- [Problem set]
• A. In the notebook code, which keys switch a cell to raw to disable it?
• B. In the notebook code, rewrite the part from "Get a generator" up to and including "count = len(values)", renaming "key" to "field" throughout.
• C. Name every parameter of the function shape_list in the notebook code.

──────── Selected extract ────────

Overwriting workers.py


# Load packages
Import Python packages that are used for the analysis.

Use standard import commands; some are shown below. 


In [9]:
import io
#import os  # is loaded above to set the working directory
import numpy as np
import pandas as pd
import fiona
import glob
from shapely import geometry
from tqdm.notebook import tqdm
import time
import multiprocessing
from itertools import repeat

sys.path.append(os.getcwd())   #appends cwd to path allowing python to find the workers.py in the notebook directory
import workers


# Function definitons
* **Note:**
   * Many of the functions defined below are duplicates of the code contained in the workers module for use when debugging or when running on single core
   * The main code below uses multiprocessing to call worker functions in workers.py that is located in the current working directory


In [None]:
"""
    Jupyter can switch this code off to get it out of your way when running multiprocessor
    esc y to activate code so it can run
    esc r to switch to raw and disable the cell
"""


def shape_list(key, values, shapefile):
    """
        Get a generator of shapes from the given shapefile
            key: the key to match in 'properties' in the shape file
            values: a list of property values
            shapefile: the name of your shape file
            e.g. key='ORIGID', values=[1, 2, 3, 4, 5], 
            shapefile='/g/data/r78/DEA_Wetlands/shapefiles/MDB_ANAE_Aug2017_modified_2019_SB_3577.shp'
    """
    count = len(values)
    with fiona.open(shapefile) as allshapes:
        for shape in allshapes:
            shape_id = shape['properties'].get(key)
            if shape_id is None:
                continue
            if shape_id in values:
                yield(shape_id, shape)
                count -= 1
            if count <= 0:
                break
    
def get_areas(features, pkey='feature_id'):
    """
        Calculate the area of a list/generator of shapes
        input:
            features: a list of shapes indexed by the key
        output:
            a dataframe of area index by the key
    """

──────── Information supplied ────────

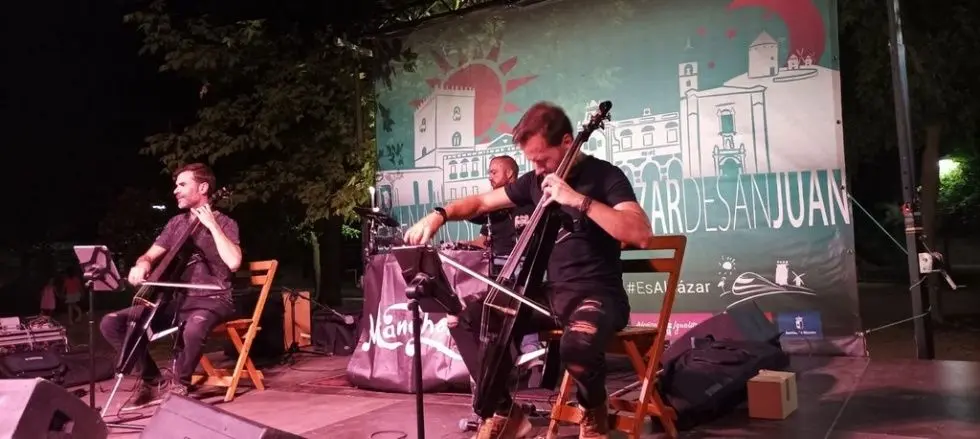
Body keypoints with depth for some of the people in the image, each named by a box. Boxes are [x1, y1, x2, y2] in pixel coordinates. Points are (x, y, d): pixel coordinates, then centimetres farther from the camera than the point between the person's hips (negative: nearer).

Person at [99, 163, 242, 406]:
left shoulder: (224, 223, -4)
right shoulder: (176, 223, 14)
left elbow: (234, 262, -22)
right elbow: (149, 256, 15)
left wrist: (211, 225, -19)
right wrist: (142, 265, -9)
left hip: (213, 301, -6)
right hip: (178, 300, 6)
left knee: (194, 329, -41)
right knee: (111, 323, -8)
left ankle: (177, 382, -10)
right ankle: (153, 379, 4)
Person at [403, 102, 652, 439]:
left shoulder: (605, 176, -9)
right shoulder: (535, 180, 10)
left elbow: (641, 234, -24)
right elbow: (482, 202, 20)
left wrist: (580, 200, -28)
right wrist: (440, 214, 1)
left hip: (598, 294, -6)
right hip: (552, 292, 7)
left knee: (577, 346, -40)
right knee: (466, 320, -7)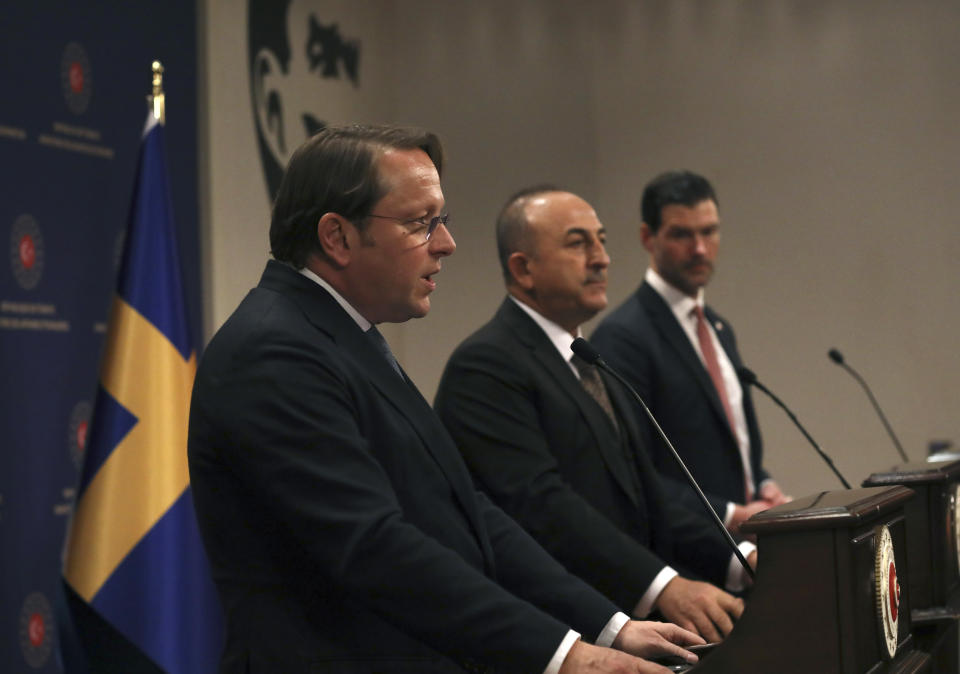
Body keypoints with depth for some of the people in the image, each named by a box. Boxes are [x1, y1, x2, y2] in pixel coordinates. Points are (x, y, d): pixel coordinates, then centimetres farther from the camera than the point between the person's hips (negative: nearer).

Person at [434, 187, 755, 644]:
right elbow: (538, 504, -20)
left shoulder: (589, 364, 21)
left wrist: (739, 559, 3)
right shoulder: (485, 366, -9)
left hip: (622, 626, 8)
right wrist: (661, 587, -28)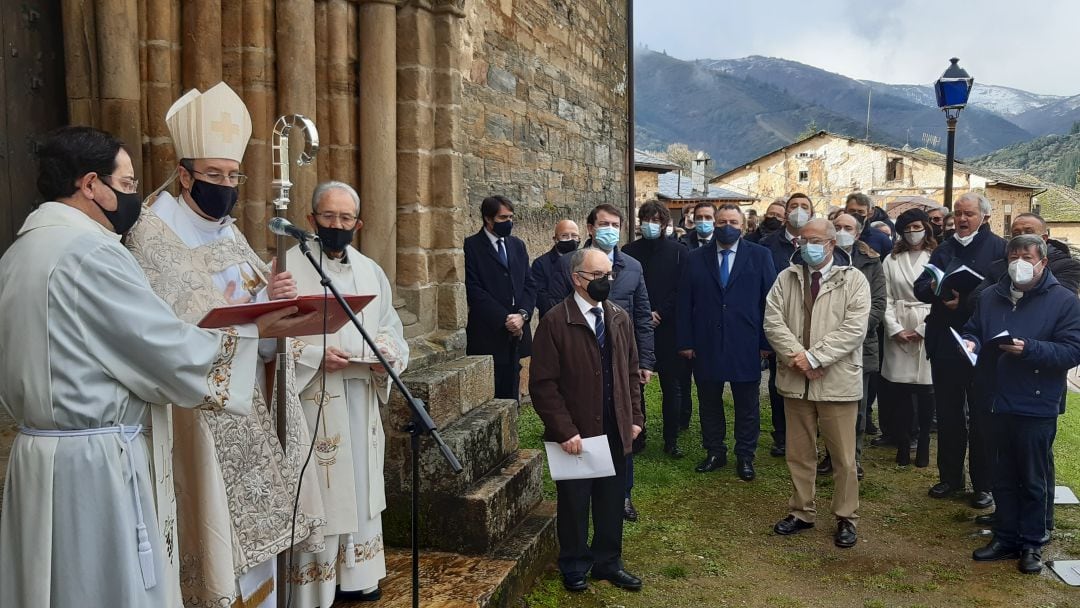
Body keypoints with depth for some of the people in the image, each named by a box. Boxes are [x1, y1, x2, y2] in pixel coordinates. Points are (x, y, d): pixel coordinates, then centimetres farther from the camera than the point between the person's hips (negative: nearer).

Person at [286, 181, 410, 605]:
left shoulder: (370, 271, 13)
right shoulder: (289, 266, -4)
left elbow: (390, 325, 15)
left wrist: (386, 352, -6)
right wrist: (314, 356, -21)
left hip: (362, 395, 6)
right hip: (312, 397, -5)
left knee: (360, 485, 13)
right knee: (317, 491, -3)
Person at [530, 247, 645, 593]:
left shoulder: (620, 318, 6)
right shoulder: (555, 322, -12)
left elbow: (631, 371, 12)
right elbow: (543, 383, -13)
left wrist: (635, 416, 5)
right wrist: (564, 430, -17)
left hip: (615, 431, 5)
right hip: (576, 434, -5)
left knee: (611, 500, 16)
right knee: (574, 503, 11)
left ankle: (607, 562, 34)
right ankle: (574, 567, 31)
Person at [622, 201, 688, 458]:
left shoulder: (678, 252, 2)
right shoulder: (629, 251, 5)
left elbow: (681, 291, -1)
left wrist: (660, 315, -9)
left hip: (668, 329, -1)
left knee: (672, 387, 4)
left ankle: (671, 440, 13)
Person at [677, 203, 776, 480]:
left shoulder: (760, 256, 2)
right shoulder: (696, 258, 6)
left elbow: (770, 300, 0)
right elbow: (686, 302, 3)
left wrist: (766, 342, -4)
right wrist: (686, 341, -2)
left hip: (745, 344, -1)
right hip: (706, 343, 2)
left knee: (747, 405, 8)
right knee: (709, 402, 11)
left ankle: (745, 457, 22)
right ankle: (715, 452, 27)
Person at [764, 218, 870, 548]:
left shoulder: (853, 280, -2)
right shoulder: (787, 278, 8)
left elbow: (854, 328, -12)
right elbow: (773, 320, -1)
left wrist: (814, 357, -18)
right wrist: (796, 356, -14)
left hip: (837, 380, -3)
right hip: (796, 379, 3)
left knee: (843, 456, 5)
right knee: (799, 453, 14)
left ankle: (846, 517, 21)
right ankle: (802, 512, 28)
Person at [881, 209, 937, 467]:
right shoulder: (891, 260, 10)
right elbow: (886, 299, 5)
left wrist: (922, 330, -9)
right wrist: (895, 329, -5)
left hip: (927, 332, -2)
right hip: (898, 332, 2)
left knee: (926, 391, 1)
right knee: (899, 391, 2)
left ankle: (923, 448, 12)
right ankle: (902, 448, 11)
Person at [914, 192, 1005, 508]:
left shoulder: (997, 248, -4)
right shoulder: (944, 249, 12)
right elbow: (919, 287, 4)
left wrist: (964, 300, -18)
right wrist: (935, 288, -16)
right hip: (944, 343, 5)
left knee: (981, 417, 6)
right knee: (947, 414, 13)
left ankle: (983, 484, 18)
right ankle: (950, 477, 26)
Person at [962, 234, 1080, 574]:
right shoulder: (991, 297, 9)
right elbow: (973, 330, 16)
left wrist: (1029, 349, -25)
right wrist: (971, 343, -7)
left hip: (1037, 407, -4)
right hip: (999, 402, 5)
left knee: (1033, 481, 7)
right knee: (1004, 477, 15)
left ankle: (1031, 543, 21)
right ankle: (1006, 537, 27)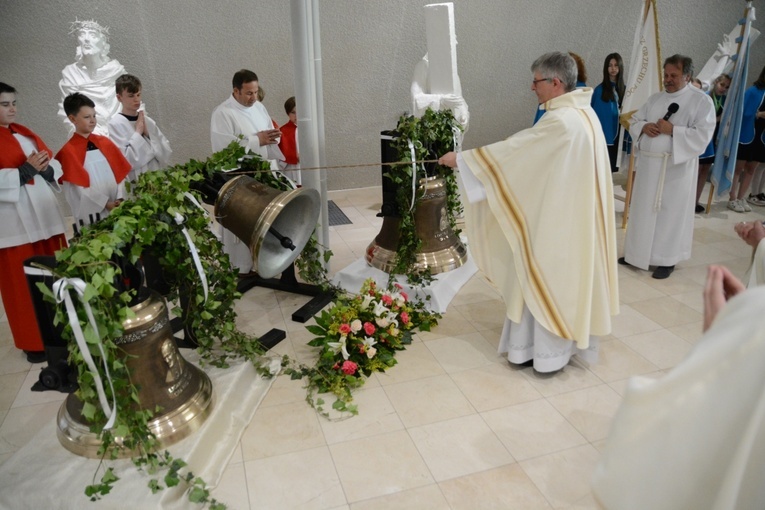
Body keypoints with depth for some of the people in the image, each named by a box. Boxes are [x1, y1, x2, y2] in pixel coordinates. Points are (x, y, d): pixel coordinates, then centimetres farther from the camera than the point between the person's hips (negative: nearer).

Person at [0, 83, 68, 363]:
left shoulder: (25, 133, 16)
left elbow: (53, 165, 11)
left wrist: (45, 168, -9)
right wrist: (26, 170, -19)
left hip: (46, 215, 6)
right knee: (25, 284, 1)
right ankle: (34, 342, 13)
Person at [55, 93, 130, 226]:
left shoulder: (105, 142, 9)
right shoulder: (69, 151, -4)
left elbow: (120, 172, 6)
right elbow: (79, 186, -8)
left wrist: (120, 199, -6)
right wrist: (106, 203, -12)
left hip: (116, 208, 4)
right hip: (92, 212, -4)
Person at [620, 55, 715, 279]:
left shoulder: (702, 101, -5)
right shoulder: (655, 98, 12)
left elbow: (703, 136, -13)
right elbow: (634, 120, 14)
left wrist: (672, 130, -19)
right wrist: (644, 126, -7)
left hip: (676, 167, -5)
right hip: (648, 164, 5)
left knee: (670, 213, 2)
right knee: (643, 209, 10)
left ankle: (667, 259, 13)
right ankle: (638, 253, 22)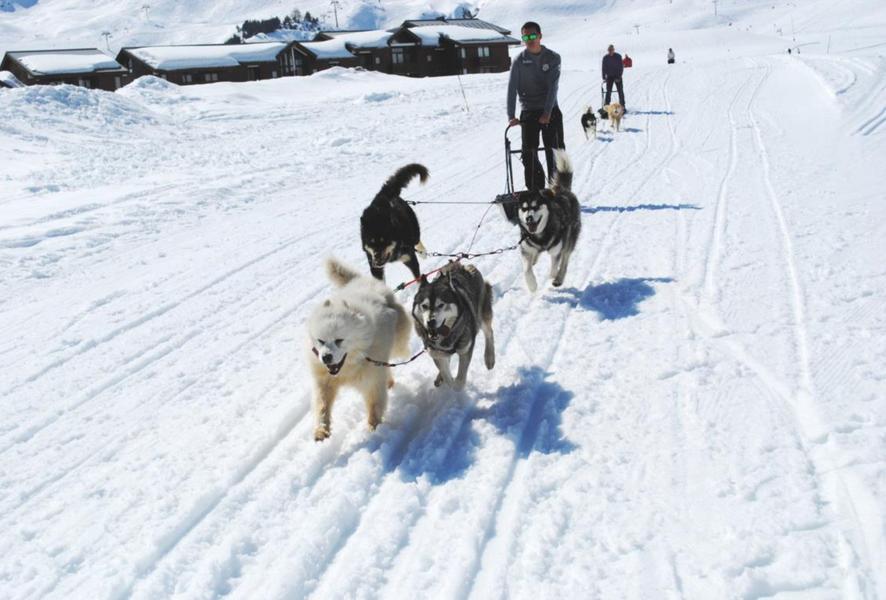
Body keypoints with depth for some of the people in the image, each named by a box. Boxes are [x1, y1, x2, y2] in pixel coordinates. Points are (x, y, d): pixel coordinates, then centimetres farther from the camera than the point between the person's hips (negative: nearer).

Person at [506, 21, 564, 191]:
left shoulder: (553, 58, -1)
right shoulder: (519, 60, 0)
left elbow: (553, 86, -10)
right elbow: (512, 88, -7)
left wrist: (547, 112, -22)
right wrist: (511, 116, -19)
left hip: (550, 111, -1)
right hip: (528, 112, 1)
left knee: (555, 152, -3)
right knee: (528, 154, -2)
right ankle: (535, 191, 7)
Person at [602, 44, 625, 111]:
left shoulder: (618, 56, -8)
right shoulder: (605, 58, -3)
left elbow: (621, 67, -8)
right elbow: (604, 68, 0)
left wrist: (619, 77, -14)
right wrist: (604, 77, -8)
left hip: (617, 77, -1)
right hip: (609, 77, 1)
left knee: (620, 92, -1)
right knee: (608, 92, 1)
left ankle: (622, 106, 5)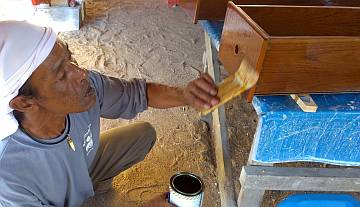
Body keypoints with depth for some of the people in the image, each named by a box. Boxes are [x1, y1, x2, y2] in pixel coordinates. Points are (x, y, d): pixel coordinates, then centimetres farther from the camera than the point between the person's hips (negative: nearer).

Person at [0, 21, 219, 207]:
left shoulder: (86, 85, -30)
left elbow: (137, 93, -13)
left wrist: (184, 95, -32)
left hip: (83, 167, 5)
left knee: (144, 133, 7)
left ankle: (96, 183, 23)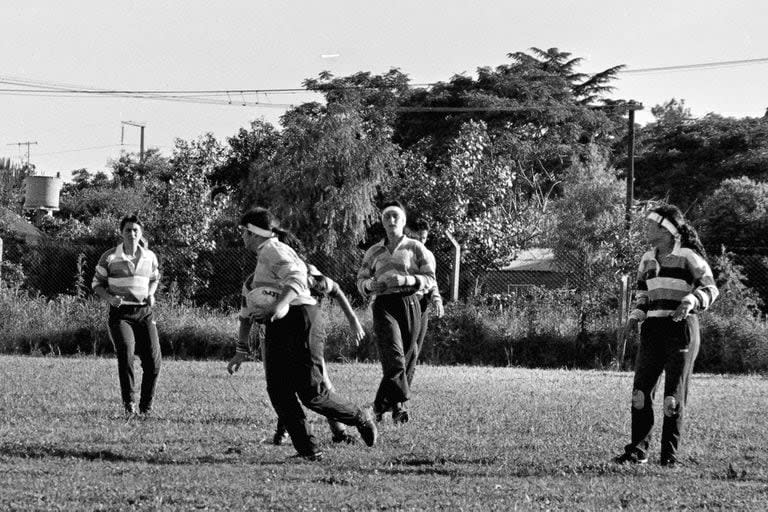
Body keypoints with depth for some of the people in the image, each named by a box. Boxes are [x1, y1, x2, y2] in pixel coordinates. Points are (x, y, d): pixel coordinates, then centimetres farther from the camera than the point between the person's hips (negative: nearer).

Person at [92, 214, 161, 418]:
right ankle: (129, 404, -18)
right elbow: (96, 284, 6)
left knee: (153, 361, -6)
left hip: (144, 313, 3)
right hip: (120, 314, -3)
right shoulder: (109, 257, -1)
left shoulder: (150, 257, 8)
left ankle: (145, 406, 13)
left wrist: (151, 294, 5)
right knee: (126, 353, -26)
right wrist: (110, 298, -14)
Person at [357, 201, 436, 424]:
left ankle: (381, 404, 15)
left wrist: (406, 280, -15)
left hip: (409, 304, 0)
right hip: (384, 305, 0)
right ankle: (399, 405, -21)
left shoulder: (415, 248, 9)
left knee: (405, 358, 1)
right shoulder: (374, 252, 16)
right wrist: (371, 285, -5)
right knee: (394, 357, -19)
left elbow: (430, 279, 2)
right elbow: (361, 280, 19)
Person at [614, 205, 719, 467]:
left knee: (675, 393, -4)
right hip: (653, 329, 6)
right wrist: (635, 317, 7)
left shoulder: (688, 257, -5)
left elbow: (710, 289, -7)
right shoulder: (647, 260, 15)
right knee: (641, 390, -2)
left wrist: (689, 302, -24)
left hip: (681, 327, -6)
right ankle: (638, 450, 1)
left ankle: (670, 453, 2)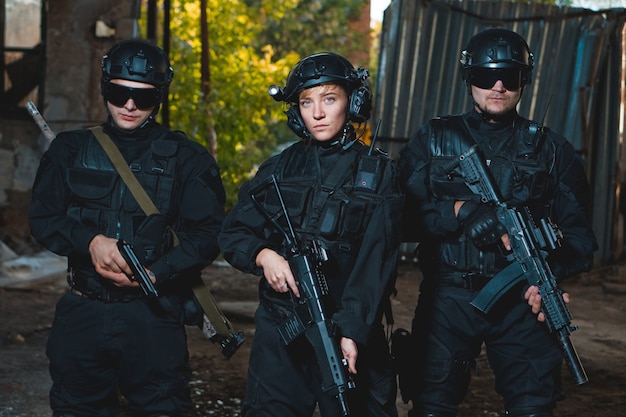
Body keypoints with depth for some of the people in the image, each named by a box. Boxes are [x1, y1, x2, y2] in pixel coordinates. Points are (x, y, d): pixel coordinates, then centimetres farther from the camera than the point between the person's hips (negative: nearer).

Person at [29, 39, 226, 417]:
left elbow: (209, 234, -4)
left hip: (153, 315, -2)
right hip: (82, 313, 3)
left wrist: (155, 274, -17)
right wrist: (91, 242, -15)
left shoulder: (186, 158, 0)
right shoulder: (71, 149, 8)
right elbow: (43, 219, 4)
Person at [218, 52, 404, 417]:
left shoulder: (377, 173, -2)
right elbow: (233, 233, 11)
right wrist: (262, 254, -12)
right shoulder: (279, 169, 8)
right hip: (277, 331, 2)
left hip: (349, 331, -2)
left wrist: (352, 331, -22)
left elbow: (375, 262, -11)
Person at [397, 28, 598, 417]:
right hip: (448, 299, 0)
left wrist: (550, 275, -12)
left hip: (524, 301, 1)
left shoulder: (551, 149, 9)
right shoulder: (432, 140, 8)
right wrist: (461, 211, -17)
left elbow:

────────

- [Responses to the tasks]
• A. esc r

• B.
Get a generator of shapes from the given shapefile
            field: the field to match in 'properties' in the shape file
            values: a list of property values
            shapefile: the name of your shape file
            e.g. field='ORIGID', values=[1, 2, 3, 4, 5], 
            shapefile='/g/data/r78/DEA_Wetlands/shapefiles/MDB_ANAE_Aug2017_modified_2019_SB_3577.shp'
    """
    count = len(values)

• C. key, values, shapefile